[Opening Supplied material section]

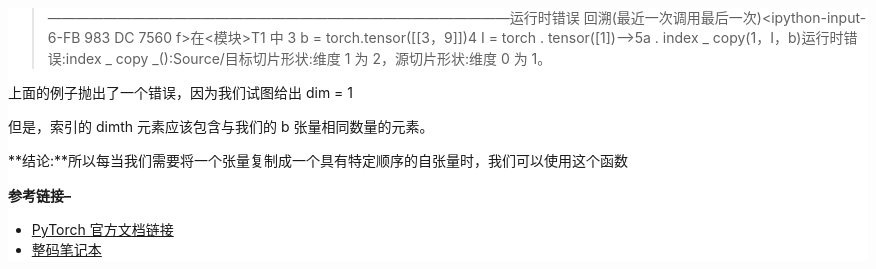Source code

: > —————————————————————————————————运行时错误
> 回溯(最近一次调用最后一次)<ipython-input-6-FB 983 DC 7560 f>在<模块>T1 中 3 b = torch.tensor([[3，9]])4 I = torch . tensor([1])—>5a . index _ copy(1，I，b)运行时错误:index _ copy _():Source/目标切片形状:维度 1 为 2，源切片形状:维度 0 为 1。

上面的例子抛出了一个错误，因为我们试图给出 dim = 1

但是，索引的 dimth 元素应该包含与我们的 b 张量相同数量的元素。

**结论:**所以每当我们需要将一个张量复制成一个具有特定顺序的自张量时，我们可以使用这个函数

**参考链接–**

*   [PyTorch 官方文档链接](https://PyTorch.org/docs/stable/tensors.html)
*   [整码笔记本](https://jovian.ml/sachinsom507/01-tensor-operations-d80d4)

[Closing Supplied material section]

Drop the pictures and set down the data above exactly.

Task result:
Source code

: > —————————————————————————————————运行时错误
> 回溯(最近一次调用最后一次)<ipython-input-6-FB 983 DC 7560 f>在<模块>T1 中 3 b = torch.tensor([[3，9]])4 I = torch . tensor([1])—>5a . index _ copy(1，I，b)运行时错误:index _ copy _():Source/目标切片形状:维度 1 为 2，源切片形状:维度 0 为 1。

上面的例子抛出了一个错误，因为我们试图给出 dim = 1

但是，索引的 dimth 元素应该包含与我们的 b 张量相同数量的元素。

**结论:**所以每当我们需要将一个张量复制成一个具有特定顺序的自张量时，我们可以使用这个函数

**参考链接–**

*   [PyTorch 官方文档链接](https://PyTorch.org/docs/stable/tensors.html)
*   [整码笔记本](https://jovian.ml/sachinsom507/01-tensor-operations-d80d4)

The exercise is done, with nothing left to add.